Prompt-and-rerank with off-the-shelf LLaVa-Next as a zero-shot reranker is shown to provide significant additional gains (up to +8.9 mAP@5 on CIRCO for composed queries).
5. Prompt-and-Rerank Strategies for Complex Queries
Beyond primary retrieval, MM-Embed explores zero-shot reranking by leveraging an MLLM as a pointwise True/False classifier. For each of the top-K retrieved candidates, a relevance prompt is constructed (e.g., “Does the above image match the caption?

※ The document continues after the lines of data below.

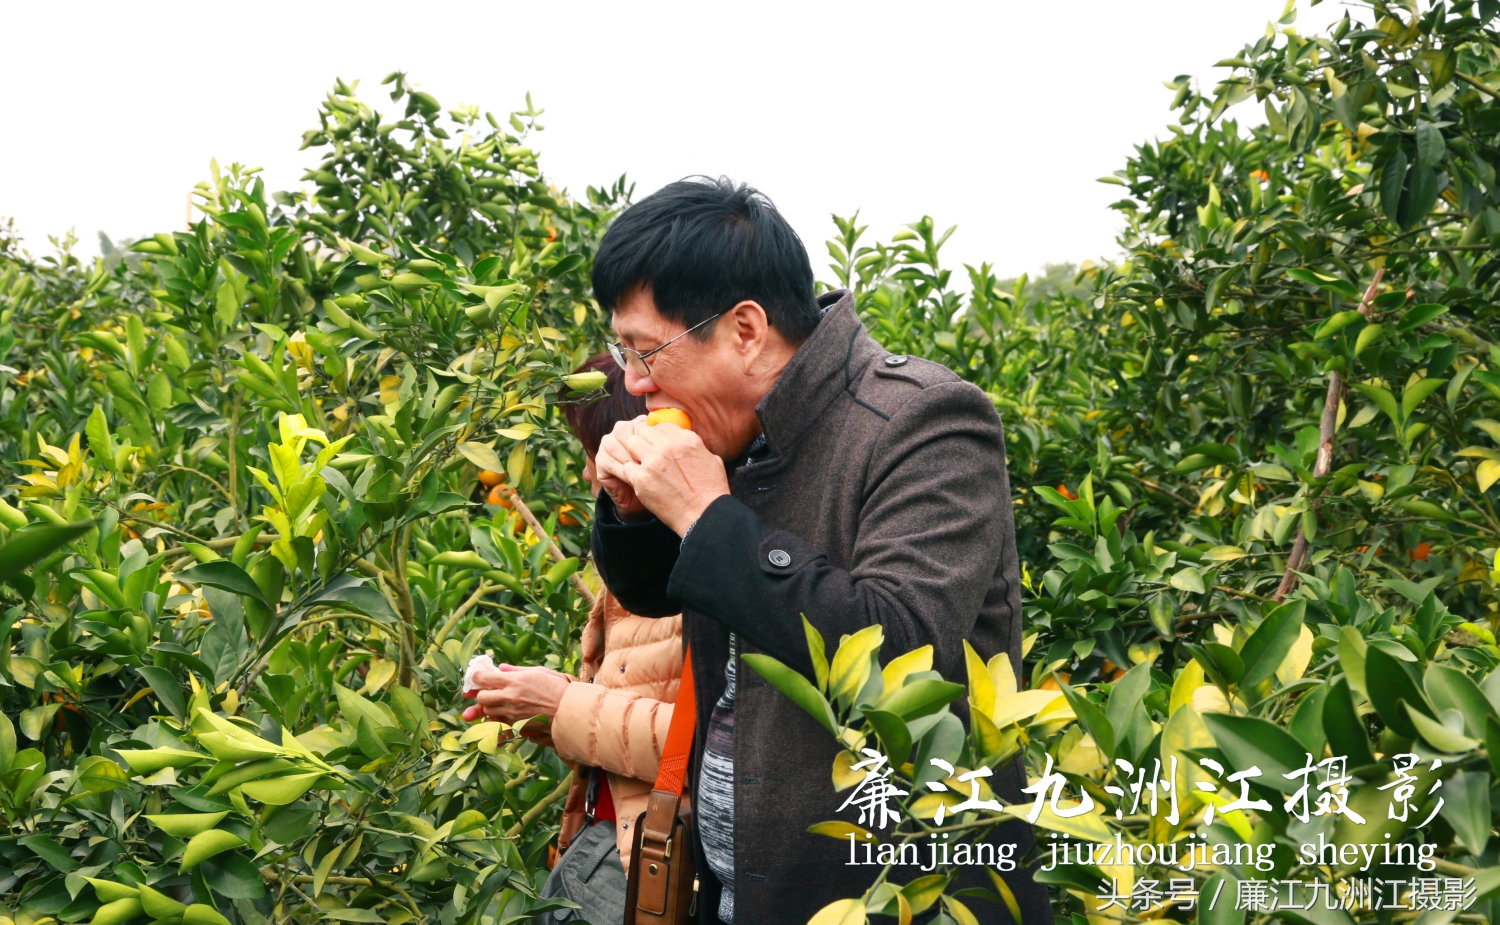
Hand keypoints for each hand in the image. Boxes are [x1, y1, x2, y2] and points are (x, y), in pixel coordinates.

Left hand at [462, 664, 572, 726]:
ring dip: (490, 708)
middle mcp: (509, 698)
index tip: (478, 677)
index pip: (483, 678)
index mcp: (514, 681)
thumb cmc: (558, 688)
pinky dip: (496, 722)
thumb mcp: (539, 672)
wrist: (570, 711)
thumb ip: (516, 670)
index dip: (477, 677)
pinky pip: (496, 726)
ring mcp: (511, 715)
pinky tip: (502, 718)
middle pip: (481, 698)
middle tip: (493, 692)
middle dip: (484, 694)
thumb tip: (500, 668)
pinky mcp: (516, 728)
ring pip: (488, 713)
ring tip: (501, 704)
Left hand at [594, 416, 730, 535]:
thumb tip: (686, 444)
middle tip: (644, 454)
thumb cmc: (711, 491)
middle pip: (643, 431)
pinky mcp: (642, 478)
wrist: (704, 515)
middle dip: (643, 441)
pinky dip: (629, 472)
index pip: (660, 425)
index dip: (656, 435)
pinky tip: (637, 479)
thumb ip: (696, 447)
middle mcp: (668, 445)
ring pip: (631, 443)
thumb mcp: (712, 459)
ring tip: (639, 464)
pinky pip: (625, 466)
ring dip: (633, 453)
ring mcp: (653, 461)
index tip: (655, 444)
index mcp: (686, 438)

True or False”), and the LLM’s probability of ‘True’ is used for reranking.
This method delivered consistent improvements:
- On InfoSeek (img+txt → txt), R@5 improved from 35.8 to 37.1.
- On CIRCO (composed image retrieval), mAP@5 improved from 32.3 to 39.9 for Mrand and 29.0 to 37.9 for Mhard (Lin et al., 2024).
- Notably, such gains are largest on composed/multimodal and challenging query types.
6. Limitations and Future Directions
While MM-Embed advances universal multimodal retrieval, several limitations remain:
- Residual cross-modal bias, especially if hard negative mining is incomplete or suboptimal.
- Computational expense of large MLLM inference and reranking (not yet suitable for extreme-scale, millisecond-latency deployments).
- Aggregation bottlenecks due to single-token summarization—potentially omitting finer details in cross-modal relations.
Proposed directions include:
- Knowledge distillation into smaller bi-encoders (e.g., CLIP variants) for efficient deployment.
- Integrated, one-stage architectures where retriever and reranker functions are fused.
- Extending to additional modalities (video, audio, document, etc.) and highly compositional, multi-turn tasks (Lin et al., 2024).
7. Context in Multimodal Representation Learning
MM-Embed builds on a lineage of advances in multimodal and universal embeddings, integrating architectural and training innovations:
- Parallel Decoupling Frameworks for rich, diverse embedding spaces using mutual information minimization (Wang et al., 3 Nov 2025).
- Hard negative gradient amplifying (Xue et al., 28 May 2025) and explicit curriculum design (Chen et al., 7 Jan 2026) for more robust cross-batch learning.
- Reasoning-enhanced and pair-aware adaptive reasoning selection (Wang et al., 7 Apr 2026), demonstrating that generation and retrieval objectives can be synergistically unified.
- Strong performance and broad coverage on MMEB, MTEB, and emerging large-scale benchmarks have positioned MM-Embed paradigms at the current state of the art for universal retrieval.
Universal multimodal retrieval with MLLMs via MM-Embed represents a transition from modality-specific to truly cross-modal representation learning, with empirically validated recipes for task and modality integration, and a blueprint for scalable, instruction-aware, and extensible embedding models (Lin et al., 2024).